Später kommt eine ältere Dame mit ihren zwei Töchtern an den Stand. Sie gehört zur Vertriebenengeneration, lebt heute in München. Ihre Töchter sind als Kinder öfter mit ihr nach Prag zu Verwandten gefahren – „und haben es gehasst“, erzählen sie lachend. Kalt sei es gewesen, grau, fremd. Ganz anders als bei mir. Meine Mutter ist in Ostberlin aufgewachsen und war öfters mit meinen Großeltern oder ihren Freundinnen in Prag, bis heute schwärmt sie noch davon.  

Der Samstag ist voll von solch kleinen Geschichten. Immer wieder kommen Menschen an unseren Stand, um einfach zu erzählen, woher sie kommen oder was sie mit dem Sudetendeutschen Tag verbindet.

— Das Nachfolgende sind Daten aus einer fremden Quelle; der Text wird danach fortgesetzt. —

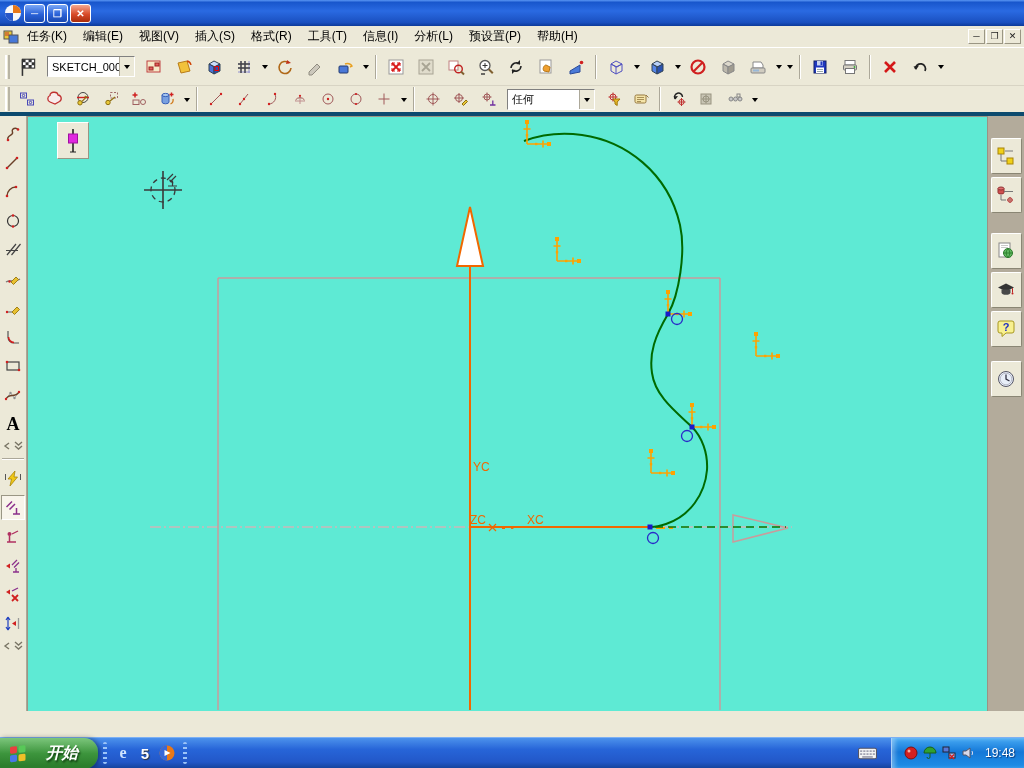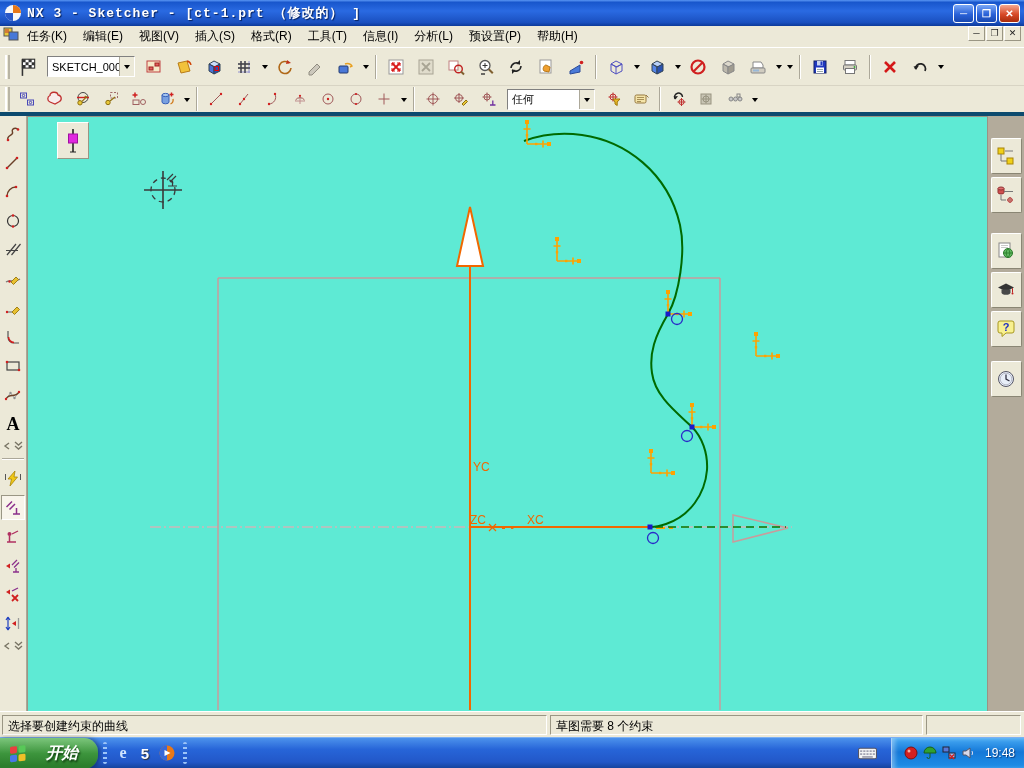--- a/index.html
+++ b/index.html
@@ -5,21 +5,21 @@
 *{margin:0;padding:0;box-sizing:border-box}
 html,body{width:1024px;height:768px}
 body{font-family:"Liberation Sans",sans-serif;font-size:12px;overflow:hidden}
 #app{position:relative;width:1024px;height:768px;background:#ece9d8;overflow:hidden}
 
 .titlebar{height:26px;background:linear-gradient(180deg,#5a96f4 0%,#1856cc 9%,#2a6ae2 42%,#1a50c0 86%,#0c3a9a 100%);display:flex;align-items:center;padding:0 4px;color:#fff}
 .titlebar .title{font-family:"Liberation Mono",monospace;font-weight:bold;font-size:13px;letter-spacing:1px;margin-left:5px;flex:1;white-space:nowrap;overflow:hidden;text-shadow:1px 1px 1px #05215e}
 .winbtn{width:21px;height:19px;margin-left:2px;border:1px solid #fff;border-radius:3px;background:linear-gradient(#7aa8f6,#2a62d8 55%,#1848b0);color:#fff;font-size:10px;line-height:17px;text-align:center;font-weight:bold}
 .winbtn.close{background:linear-gradient(#f4a890,#d84a28 55%,#a82c0c)}
 
-.menubar{height:22px;display:flex;align-items:flex-start;background:#ece9d8;border-bottom:1px solid #fff;padding:0 3px;font-size:12px;color:#000}
+.menubar{height:22px;display:flex;align-items:center;background:#ece9d8;border-bottom:1px solid #fff;padding:0 3px;font-size:12px;color:#000}
 .menu-item{padding:2px 8px;white-space:nowrap}
 .mdigroup{margin-left:auto;display:flex}
 .mdibtn{width:17px;height:15px;border:1px solid;border-color:#fff #9a9684 #9a9684 #fff;background:#ece9d8;font-size:9px;line-height:13px;text-align:center;margin-left:1px;color:#222}
 
 .tb{display:flex;align-items:center;background:#ece9d8;padding:0 2px}
 .tbrow1{height:38px;border-bottom:1px solid #d8d4c4}
 .tbrow2{height:30px;border-bottom:4px solid #0c4a6e}
 .tbtn{width:30px;height:28px;display:flex;align-items:center;justify-content:center;background:transparent;border:1px solid transparent}
 .tbtn2{width:28px;height:25px}
 .dd{width:11px;height:28px;display:flex;align-items:center;justify-content:center}
@@ -64,21 +64,20 @@
 <body>
 
 <div id="app">
 
   <div class="titlebar">
     <svg width="18" height="18" viewBox="0 0 18 18">
         <circle cx="9" cy="9" r="8" fill="#f8f8f8"></circle>
         <path d="M9 1a8 8 0 0 1 8 8H9z" fill="#e87818"></path>
         <path d="M9 17a8 8 0 0 1-8-8h8z" fill="#2858c8"></path>
       </svg>
-    <span class="title">NX 3 - Sketcher - [ct-1.prt （修改的） ]</span>
     <span class="winbtn">─</span>
     <span class="winbtn">❐</span>
     <span class="winbtn close">✕</span>
   </div>
 
   <div class="menubar">
     <svg width="16" height="16" viewBox="0 0 16 16">
         <rect x="1" y="2" width="8" height="8" fill="#e8c838" stroke="#555"></rect>
         <rect x="6" y="6" width="9" height="8" fill="#4878d8" stroke="#555"></rect>
         <path d="M2 4h4M2 6h4" stroke="#c03030" stroke-width="1"></path>
@@ -706,25 +705,20 @@
       <span class="rbtn">
           <svg width="20" height="20" viewBox="0 0 20 20">
             <circle cx="10" cy="10" r="7.5" fill="#e8eef8" stroke="#556"></circle>
             <circle cx="10" cy="10" r="5.8" fill="none" stroke="#99a" stroke-width="0.6"></circle>
             <path d="M10 5.5V10l3.5 2" stroke="#334" stroke-width="1.3" fill="none"></path>
           </svg>
         </span>
     </div>
   </div>
 
-  <div class="status">
-    <span class="sfield sf1">选择要创建约束的曲线</span>
-    <span class="sfield sf2">草图需要 8 个约束</span>
-    <span class="sfield sf3"></span>
-  </div>
 
   <div class="taskbar">
     <div class="start">
       <svg width="20" height="20" viewBox="0 0 20 20">
           <g transform="skewY(-6) translate(0,2)">
             <rect x="2" y="2" width="7" height="7" rx="1.5" fill="#e84040"></rect>
             <rect x="10.5" y="2" width="7" height="7" rx="1.5" fill="#58c858"></rect>
             <rect x="2" y="10.5" width="7" height="7" rx="1.5" fill="#4878e8"></rect>
             <rect x="10.5" y="10.5" width="7" height="7" rx="1.5" fill="#f0c028"></rect>
           </g>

Das LandesEcho ist auch auf dem 75. Sudetendeutschen Tag in Regensburg vertreten. Foto: Fabian Voth

Zwischen Liwanzen und Söder

Das Böhmische Dorf fungiert als kulinarische Insel zwischen den beiden Hallen. Dort gibt es alles, was das Herz und der Magen begehrt: Liwanzen, Böhmische Knacker, Zwetschgenknödel – und ja, auch Leberkässemmeln. Letztere enttäuschen mich ehrlich gesagt, aber das macht die Stimmung hier nicht weniger lebendig. 

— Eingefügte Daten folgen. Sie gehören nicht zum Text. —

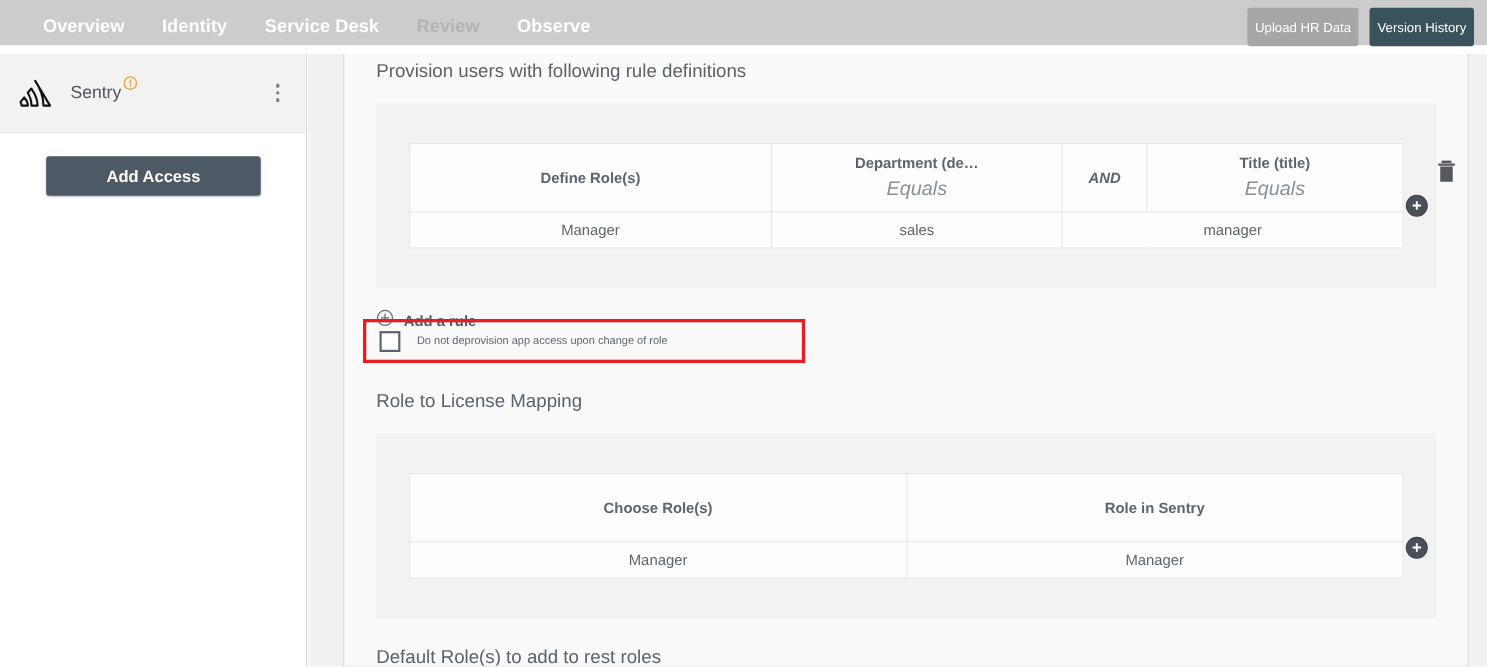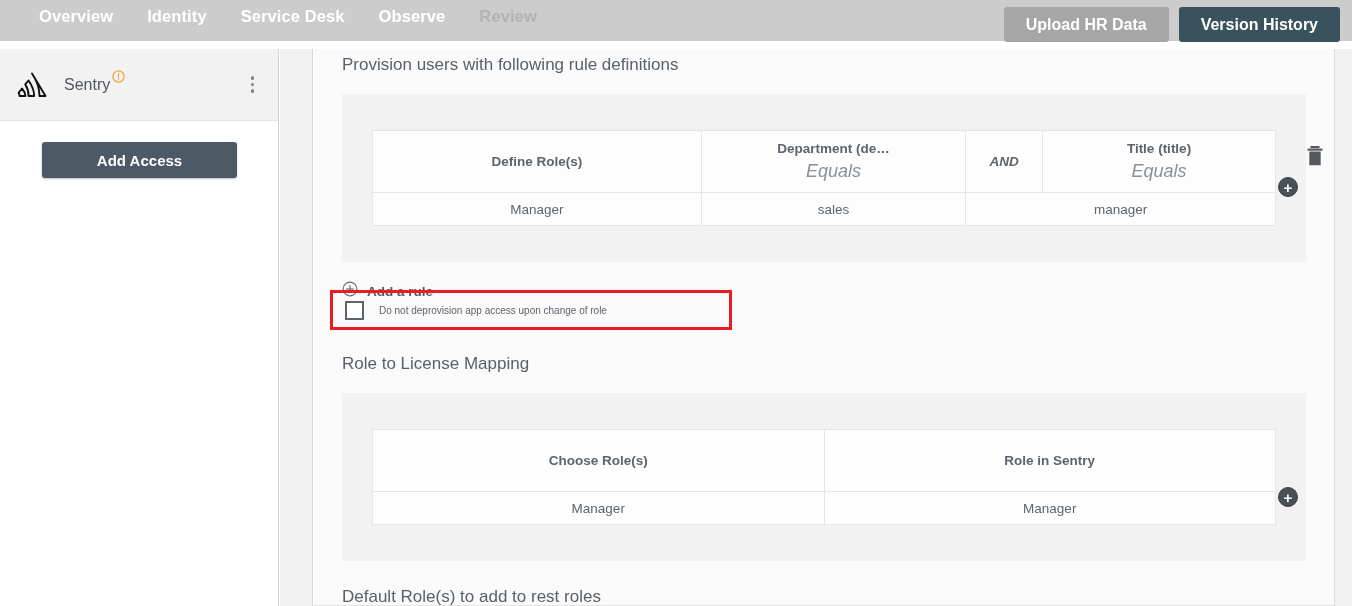--- a/index.html
+++ b/index.html
@@ -9,21 +9,21 @@
     background: #ffffff;
     overflow: hidden;
   }
   #app { position: relative; width: 1352px; height: 606px; }
 
   
   .topnav {
     position: absolute; left: 0; top: 0;
     width: 1352px; height: 41px;
     background: #cccccc;
-    display: flex; align-items: flex-end;
+    display: flex; align-items: flex-start;
   }
   .nav-items {
     display: flex; align-items: center; height: 49px;
     padding-left: 22px; gap: 0px;
   }
   .nav-item {
     position: relative;
     font-size: 16.5px; font-weight: bold; color: #ffffff;
     padding: 0 17px; height: 49px;
     display: flex; align-items: center;
@@ -46,23 +46,23 @@
   }
   .warn-sup svg { display: block; }
 
   .topnav-actions {
     position: absolute; right: 12px; top: 0; height: 49px;
     display: flex; align-items: center; gap: 10px;
   }
   .btn {
     border: none; cursor: pointer;
     font-family: "Liberation Sans", sans-serif;
-    font-size: 16px; font-weight: bold; color: #ffffff;
+    font-size: 12px; font-weight: normal; color: #ffffff;
     border-radius: 3px;
-    height: 35px; padding: 0 22px;
+    height: 35px; padding: 0 7px;
     display: flex; align-items: center; justify-content: center;
     white-space: nowrap;
   }
   .btn-upload { background: #a6a6a6; }
   .btn-version { background: #39525c; }
 
   
   .sidebar {
     position: absolute; left: 0; top: 49px;
     width: 279px; height: 557px;
@@ -219,26 +219,26 @@
 
       <div class="nav-item">
         <span>Identity</span>
       </div>
 
       <div class="nav-item">
         <span>Service Desk</span>
       </div>
 
 
+      <div class="nav-item muted">
+        <span>Review</span>
+      </div>
+
       <div class="nav-item">
         <span>Observe</span>
-      </div>
-
-      <div class="nav-item muted">
-        <span>Review</span>
       </div>
     </div>
 
     <div class="topnav-actions">
       <button class="btn btn-upload">Upload HR Data</button>
       <button class="btn btn-version">Version History</button>
     </div>
   </div>
 
   <div class="sidebar">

Während ich meinen Kaffee auf einem der Bierbänke im Böhmischen Dorf schlürfe, ertönt aus der Veranstaltungshalle die tschechische Nationalhymne. Mikuláš Bek, der tschechische Bildungsminister, hält eine Rede. Kurz darauf wird es laut. Bayerns Ministerpräsident Markus Söder wird mit dem  Europäischen Karls-Preis der Sudetendeutschen Landsmannschaft ausgezeichnet. Die Kameras blitzen,  das Publikum klatscht und feiert. Ich lausche seiner Rede, die etwa zwanzig Minuten dauert, als plötzlich eine Hymne angestimmt wird. So richtig einordnen kann ich nicht, was gerade vor sich geht, bis mir auffällt, dass es die Bayerische Hymne ist. Schon irgendwie außergewöhnlich, aber vermutlich kann ich mich da als Berliner einfach nicht reinversetzen. Ich glaube zu meinen, dass Berlin nicht mal eine Hymne hat.

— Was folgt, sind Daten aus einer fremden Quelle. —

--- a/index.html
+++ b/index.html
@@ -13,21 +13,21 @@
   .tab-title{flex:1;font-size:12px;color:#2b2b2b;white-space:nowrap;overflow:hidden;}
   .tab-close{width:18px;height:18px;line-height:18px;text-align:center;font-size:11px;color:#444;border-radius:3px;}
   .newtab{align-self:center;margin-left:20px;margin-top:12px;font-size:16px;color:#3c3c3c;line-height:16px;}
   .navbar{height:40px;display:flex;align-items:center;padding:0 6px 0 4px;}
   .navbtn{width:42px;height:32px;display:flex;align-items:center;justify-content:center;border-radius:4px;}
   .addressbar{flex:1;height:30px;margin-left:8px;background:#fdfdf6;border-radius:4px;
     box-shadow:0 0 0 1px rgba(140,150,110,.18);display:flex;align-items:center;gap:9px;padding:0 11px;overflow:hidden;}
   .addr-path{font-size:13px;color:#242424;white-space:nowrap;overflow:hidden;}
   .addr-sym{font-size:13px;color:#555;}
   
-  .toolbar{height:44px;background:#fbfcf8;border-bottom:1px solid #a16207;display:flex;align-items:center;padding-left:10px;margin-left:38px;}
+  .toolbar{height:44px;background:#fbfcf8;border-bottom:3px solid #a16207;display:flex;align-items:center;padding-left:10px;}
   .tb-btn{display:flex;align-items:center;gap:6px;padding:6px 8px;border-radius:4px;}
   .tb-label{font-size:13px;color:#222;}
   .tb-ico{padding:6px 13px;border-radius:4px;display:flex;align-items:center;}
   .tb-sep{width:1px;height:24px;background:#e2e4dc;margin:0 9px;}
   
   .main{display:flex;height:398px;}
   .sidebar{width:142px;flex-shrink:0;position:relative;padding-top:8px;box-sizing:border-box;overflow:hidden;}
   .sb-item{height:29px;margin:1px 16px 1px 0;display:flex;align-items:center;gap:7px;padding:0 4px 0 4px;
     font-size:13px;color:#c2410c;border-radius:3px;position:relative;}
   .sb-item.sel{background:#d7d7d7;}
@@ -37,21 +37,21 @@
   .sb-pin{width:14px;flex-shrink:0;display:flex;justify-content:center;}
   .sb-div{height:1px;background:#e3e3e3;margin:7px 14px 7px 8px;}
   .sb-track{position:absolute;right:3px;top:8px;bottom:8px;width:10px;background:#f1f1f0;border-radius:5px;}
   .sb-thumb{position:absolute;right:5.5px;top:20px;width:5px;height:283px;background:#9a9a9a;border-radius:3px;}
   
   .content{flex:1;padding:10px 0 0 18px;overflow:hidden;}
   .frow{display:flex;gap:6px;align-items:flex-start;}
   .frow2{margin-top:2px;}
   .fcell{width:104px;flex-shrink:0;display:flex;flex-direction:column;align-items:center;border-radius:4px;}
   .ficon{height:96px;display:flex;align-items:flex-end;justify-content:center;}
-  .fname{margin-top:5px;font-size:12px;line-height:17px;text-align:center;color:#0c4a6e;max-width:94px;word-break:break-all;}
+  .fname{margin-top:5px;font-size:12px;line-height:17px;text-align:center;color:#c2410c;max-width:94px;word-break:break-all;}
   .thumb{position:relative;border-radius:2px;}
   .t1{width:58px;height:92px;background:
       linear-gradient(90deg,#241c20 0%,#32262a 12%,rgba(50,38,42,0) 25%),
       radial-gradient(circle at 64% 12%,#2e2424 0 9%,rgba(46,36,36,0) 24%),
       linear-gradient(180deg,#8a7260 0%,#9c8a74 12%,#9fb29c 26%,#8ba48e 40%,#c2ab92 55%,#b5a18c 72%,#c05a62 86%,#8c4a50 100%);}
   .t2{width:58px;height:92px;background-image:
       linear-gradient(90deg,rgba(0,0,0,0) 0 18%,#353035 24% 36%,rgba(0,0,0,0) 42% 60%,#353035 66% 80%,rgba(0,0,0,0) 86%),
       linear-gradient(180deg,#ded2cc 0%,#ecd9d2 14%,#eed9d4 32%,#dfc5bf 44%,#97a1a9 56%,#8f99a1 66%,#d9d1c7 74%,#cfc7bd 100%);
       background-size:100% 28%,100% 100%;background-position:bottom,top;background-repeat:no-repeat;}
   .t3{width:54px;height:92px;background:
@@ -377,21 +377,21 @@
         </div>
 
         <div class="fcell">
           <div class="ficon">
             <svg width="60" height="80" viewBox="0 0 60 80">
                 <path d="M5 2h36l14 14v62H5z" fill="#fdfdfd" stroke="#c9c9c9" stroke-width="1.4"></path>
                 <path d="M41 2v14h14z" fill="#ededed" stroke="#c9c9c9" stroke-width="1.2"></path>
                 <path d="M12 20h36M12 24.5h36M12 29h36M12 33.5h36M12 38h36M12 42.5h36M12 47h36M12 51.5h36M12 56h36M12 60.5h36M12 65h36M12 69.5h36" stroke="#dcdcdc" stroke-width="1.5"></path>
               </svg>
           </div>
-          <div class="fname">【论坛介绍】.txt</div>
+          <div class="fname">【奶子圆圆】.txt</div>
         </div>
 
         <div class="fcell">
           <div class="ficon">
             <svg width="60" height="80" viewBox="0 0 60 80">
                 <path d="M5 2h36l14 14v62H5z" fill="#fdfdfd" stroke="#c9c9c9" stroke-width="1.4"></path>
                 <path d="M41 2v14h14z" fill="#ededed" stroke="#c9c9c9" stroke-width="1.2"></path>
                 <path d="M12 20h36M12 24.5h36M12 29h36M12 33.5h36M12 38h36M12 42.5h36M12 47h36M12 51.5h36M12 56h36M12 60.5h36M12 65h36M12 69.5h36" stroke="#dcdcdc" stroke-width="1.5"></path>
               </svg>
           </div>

Am Nachmittag wird die Stimmung ruhiger, die Gänge lichten sich und die ersten Besucher machen sich bereits auf dem Heimweg. Wir verteilen die letzten Hefte und drehen noch eine letzte Runde, ehe wir ins Auto Richtung Prag steigen.  Was nehme ich mit? Viele Eindrücke, unerwartete Gespräche, das Funkeln farbenfroher Trachten, unterschiedliche Lebensgeschichten und ein Gefühl davon, ein Teil des 75. Sudetendeutschen Tages in Regensburg gewesen zu sein.